256 pages, Hanover Square Press

(Note: this novel is not YA - it was written for adults - but I do think that older teens and young adults would like it and relate to it. Note that it has does contain adult language and situations).

Dave Patterson speaking at Booktopia

Disclosure: I received this book from the publisher in return for an honest review. My review is my own opinion and is not influenced by my relationship with the publisher or author.

Note: This post contains affiliate links. Purchases from these links provide a small commission to me (pennies per purchase), to help offset the time I spend writing for this blog, at no extra cost to you.

Listen to a sample of the audio book, which was excellent, with Timothy McKean reading.

You can purchase Soon the Light Will Be Perfect from an independent bookstore, either locally or online, here:
Support Independent Bookstores - Visit

One to consider is Northshire Bookstore in Manchester, VT, which hosts Booktopia every May:

Or you can order Soon the Light Will Be Perfect from Book Depository, with free shipping worldwide.

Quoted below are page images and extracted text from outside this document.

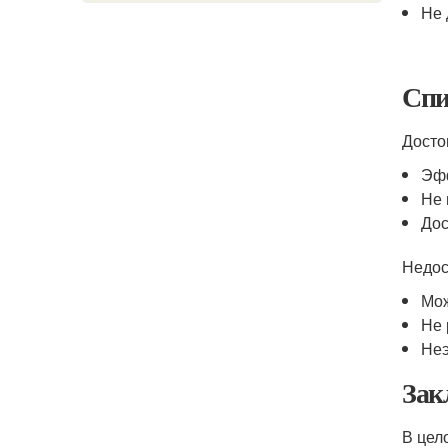
Не 
Спи
Досто
Эфф
Не 
Дос
Недос
Мож
Не 
Неэ
Зак
В цел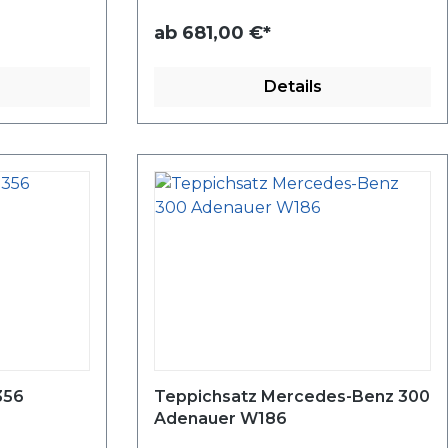
ab
681,00 €*
Details
356
Teppichsatz Mercedes-Benz 300
Adenauer W186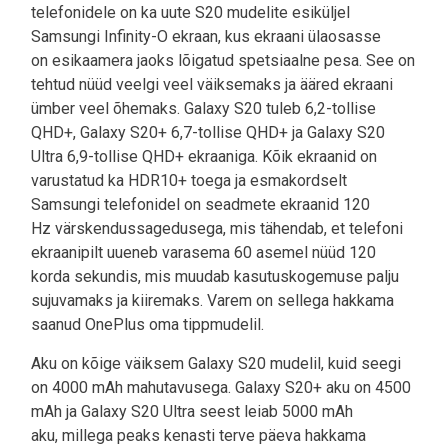
telefonidele on ka uute S20 mudelite esiküljel
Samsungi Infinity-O ekraan, kus ekraani ülaosasse
on esikaamera jaoks lõigatud spetsiaalne pesa. See on
tehtud nüüd veelgi veel väiksemaks ja ääred ekraani
ümber veel õhemaks. Galaxy S20 tuleb 6,2-tollise
QHD+, Galaxy S20+ 6,7-tollise QHD+ ja Galaxy S20
Ultra 6,9-tollise QHD+ ekraaniga. Kõik ekraanid on
varustatud ka HDR10+ toega ja esmakordselt
Samsungi telefonidel on seadmete ekraanid 120
Hz värskendussagedusega, mis tähendab, et telefoni
ekraanipilt uueneb varasema 60 asemel nüüd 120
korda sekundis, mis muudab kasutuskogemuse palju
sujuvamaks ja kiiremaks. Varem on sellega hakkama
saanud OnePlus oma tippmudelil.
Aku on kõige väiksem Galaxy S20 mudelil, kuid seegi
on 4000 mAh mahutavusega. Galaxy S20+ aku on 4500
mAh ja Galaxy S20 Ultra seest leiab 5000 mAh
aku, millega peaks kenasti terve päeva hakkama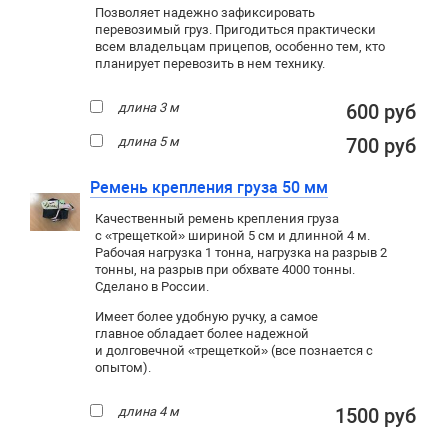
Позволяет надежно зафиксировать
перевозимый груз. Пригодиться практически
всем владельцам прицепов, особенно тем, кто
планирует перевозить в нем технику.
длина 3 м
600 руб
длина 5 м
700 руб
Ремень крепления груза 50 мм
Качественный ремень крепления груза
с «трещеткой» шириной 5 см и длинной 4 м.
Рабочая нагрузка 1 тонна, нагрузка на разрыв 2
тонны, на разрыв при обхвате 4000 тонны.
Сделано в России.
Имеет более удобную ручку, а самое
главное обладает более надежной
и долговечной «трещеткой» (все познается с
опытом).
длина 4 м
1500 руб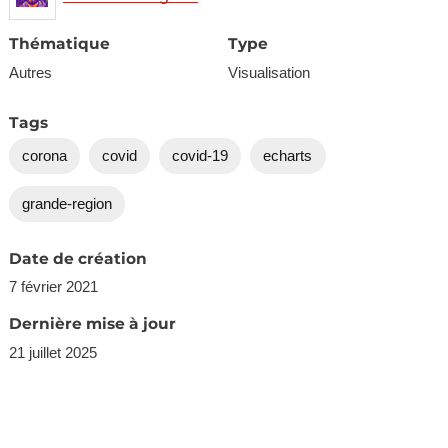
Thématique
Type
Autres
Visualisation
Tags
corona
covid
covid-19
echarts
grande-region
Date de création
7 février 2021
Dernière mise à jour
21 juillet 2025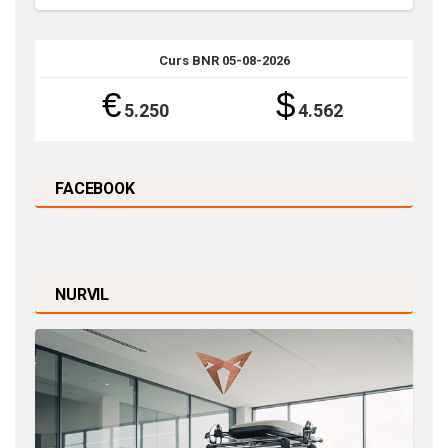
Curs BNR 05-08-2026
€
$
5.250
4.562
FACEBOOK
NURVIL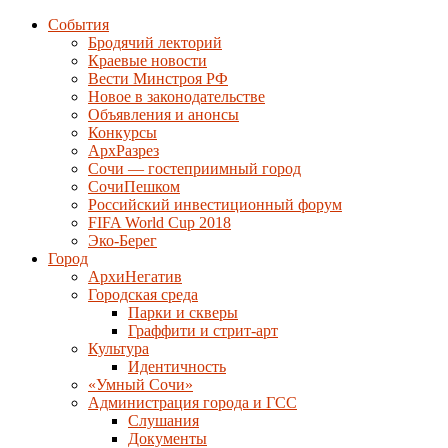
События
Бродячий лекторий
Краевые новости
Вести Минстроя РФ
Новое в законодательстве
Объявления и анонсы
Конкурсы
АрхРазрез
Сочи — гостеприимный город
СочиПешком
Российский инвестиционный форум
FIFA World Cup 2018
Эко-Берег
Город
АрхиНегатив
Городская среда
Парки и скверы
Граффити и стрит-арт
Культура
Идентичность
«Умный Сочи»
Администрация города и ГСС
Слушания
Документы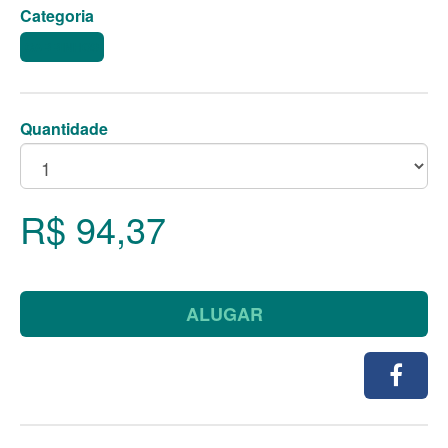
Categoria
CARRINHOS
Quantidade
R$ 94,37
ALUGAR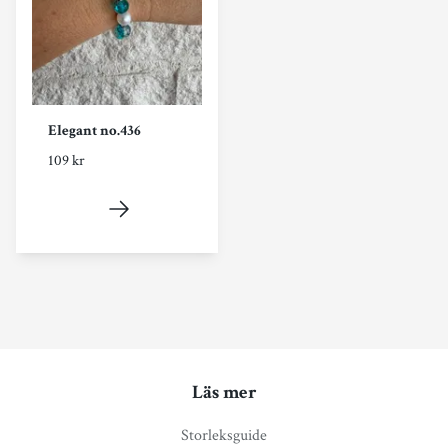
Elegant no.436
109 kr
Läs mer
Storleksguide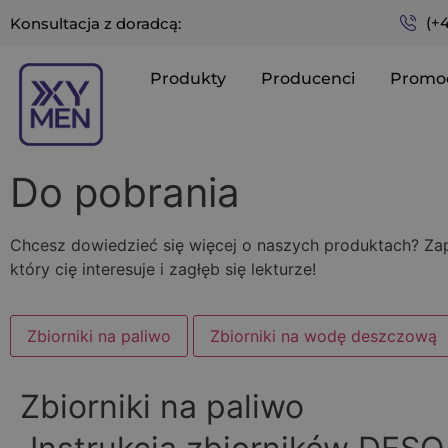
(+
Konsultacja z doradcą:
Produkty
Producenci
Promo
Do pobrania
Chcesz dowiedzieć się więcej o naszych produktach? Zapoz
który cię interesuje i zagłęb się lekturze!
Zbiorniki na paliwo
Zbiorniki na wodę deszczową
Zbiorniki na paliwo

  1. Oh, this sounds good, but intense. How great that you got to hear the author speak at Booktopia; I am sure it makes the books mean even more.

    1. The humor kept it from being too dark, Helen - and yes, meeting the authors really enhances the books!

  2. I've noticed that sometimes librarians or book store clerks shelf books about kids or teens in those sections even when they are adult books. It sounds really good.

    1. Yes, I've noticed that, too! I think you'd like this one, Anne.